Abstract: TH-PO868
Plasma KIM-1, MCP-1, suPAR, TNFR1, and TNFR2 Are Associated With Incident CKD in Individuals Without Diabetes
Session Information
- CKD: Epidemiology, Risk Factors, Prevention - I
November 03, 2022 | Location: Exhibit Hall, Orange County Convention Center‚ West Building
Abstract Time: 10:00 AM - 12:00 PM
Category: CKD (Non-Dialysis)
- 2201 CKD (Non-Dialysis): Epidemiology‚ Risk Factors‚ and Prevention
Author
- Le, Dustin, Johns Hopkins Medicine, Baltimore, Maryland, United States
Group or Team Name
- Chronic Kidney Disease Biomarkers Consortium
Background
Numerous kidney biomarkers related to tubular injury, inflammation, and repair have been associated with kidney disease progression in patients with diabetes and underlying chronic kidney disease (CKD).

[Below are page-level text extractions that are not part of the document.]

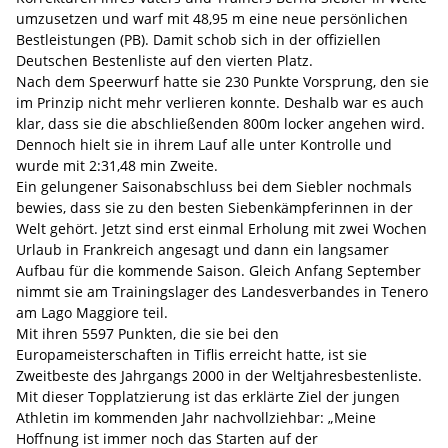
umzusetzen und warf mit 48,95 m eine neue persönlichen
Bestleistungen (PB). Damit schob sich in der offiziellen
Deutschen Bestenliste auf den vierten Platz.
Nach dem Speerwurf hatte sie 230 Punkte Vorsprung, den sie
im Prinzip nicht mehr verlieren konnte. Deshalb war es auch
klar, dass sie die abschließenden 800m locker angehen wird.
Dennoch hielt sie in ihrem Lauf alle unter Kontrolle und
wurde mit 2:31,48 min Zweite.
Ein gelungener Saisonabschluss bei dem Siebler nochmals
bewies, dass sie zu den besten Siebenkämpferinnen in der
Welt gehört. Jetzt sind erst einmal Erholung mit zwei Wochen
Urlaub in Frankreich angesagt und dann ein langsamer
Aufbau für die kommende Saison. Gleich Anfang September
nimmt sie am Trainingslager des Landesverbandes in Tenero
am Lago Maggiore teil.
Mit ihren 5597 Punkten, die sie bei den
Europameisterschaften in Tiflis erreicht hatte, ist sie
Zweitbeste des Jahrgangs 2000 in der Weltjahresbestenliste.
Mit dieser Topplatzierung ist das erklärte Ziel der jungen
Athletin im kommenden Jahr nachvollziehbar: „Meine
Hoffnung ist immer noch das Starten auf der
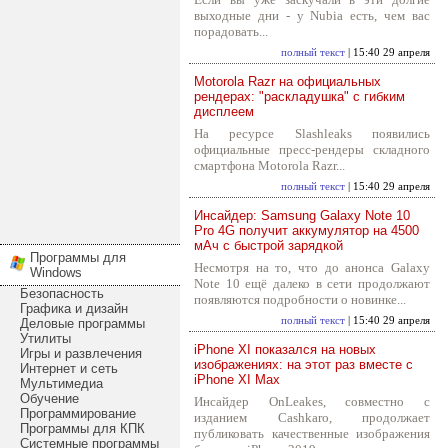
выходные дни - у Nubia есть, чем вас
порадовать...
полный текст
| 15:40 29 апреля
Motorola Razr на официальных
рендерах: "раскладушка" с гибким
дисплеем
На ресурсе Slashleaks появились
официальные пресс-рендеры складного
смартфона Motorola Razr...
полный текст
| 15:40 29 апреля
Инсайдер: Samsung Galaxy Note 10
Pro 4G получит аккумулятор на 4500
мАч с быстрой зарядкой
Программы для
Несмотря на то, что до анонса Galaxy
Windows
Note 10 ещё далеко в сети продолжают
Безопасность
появляются подробности о новинке...
Графика и дизайн
полный текст
| 15:40 29 апреля
Деловые программы
Утилиты
iPhone XI показался на новых
Игры и развлечения
изображениях: на этот раз вместе с
Интернет и сеть
iPhone XI Max
Мультимедиа
Обучение
Инсайдер OnLeakes, совместно с
Программирование
изданием Cashkaro, продолжает
Программы для КПК
публиковать качественные изображения
Системные программы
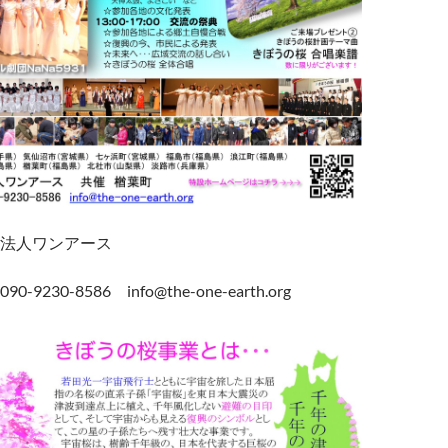
法人ワンアース
9230-8586 info@the-one-earth.org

Whether these markers are associated with incident CKD in a general population without diabetes is not well established.
Methods
In a nested case-cohort study within the Atherosclerosis Risk in Communities (ARIC) study, we evaluated the association of plasma biomarkers related to tubular injury (kidney injury molecule-1 [KIM-1]), inflammation (monocyte chemoattractant protein-1[MCP-1], soluble urokinase plasminogen activator receptor [suPAR], tumor necrosis factor receptor 1 [TNFR-1], tumor necrosis factor receptor 2 [TNFR-2]), and repair (human cartilage glycoprotein-39 [YKL-40]) and risk of incident CKD among individuals with baseline eGFR ≥ 60 mL/min and no diabetes. Biomarkers were measured at visit 4 (1996-1998). Incident CKD was defined as eGFR <60 mL/min per 1.73 m2 and ≥ 40% eGFR decline at visit 5 (2011- 2013) or end stage kidney disease through linkage with the USRDS registry.
Results
There were 523 incident CKD cases (38 being ESRD) and 425 non-cases. Mean age was 62 years, 59% were women, and 20% were black. Mean baseline eGFR was 88 (5th- 95th percentile: 66 - 108). In multivariable analyses, there was a higher risk of incident CKD per two-fold higher concentration of KIM-1 (HR 1.35, 95% CI: 1.22 - 1.50), MCP-1 (HR 1.36, 95% CI: 1.12 -1.65), suPAR (HR 1.69, 95% CI: 1.37 - 2.08), TNFR-1 (HR 1.54, 95% CI: 1.32 - 1.80), and TNFR-2 (HR 1.69, 95% CI: 1.35 - 2.11). See Figure for results by biomarker quartile. YKL-40 was not significant.
Conclusion
Higher plasma levels of KIM-1, MCP-1, suPAR, TNFR-1, and TNFR-2 were associated with increased risk of incident CKD in a general population study.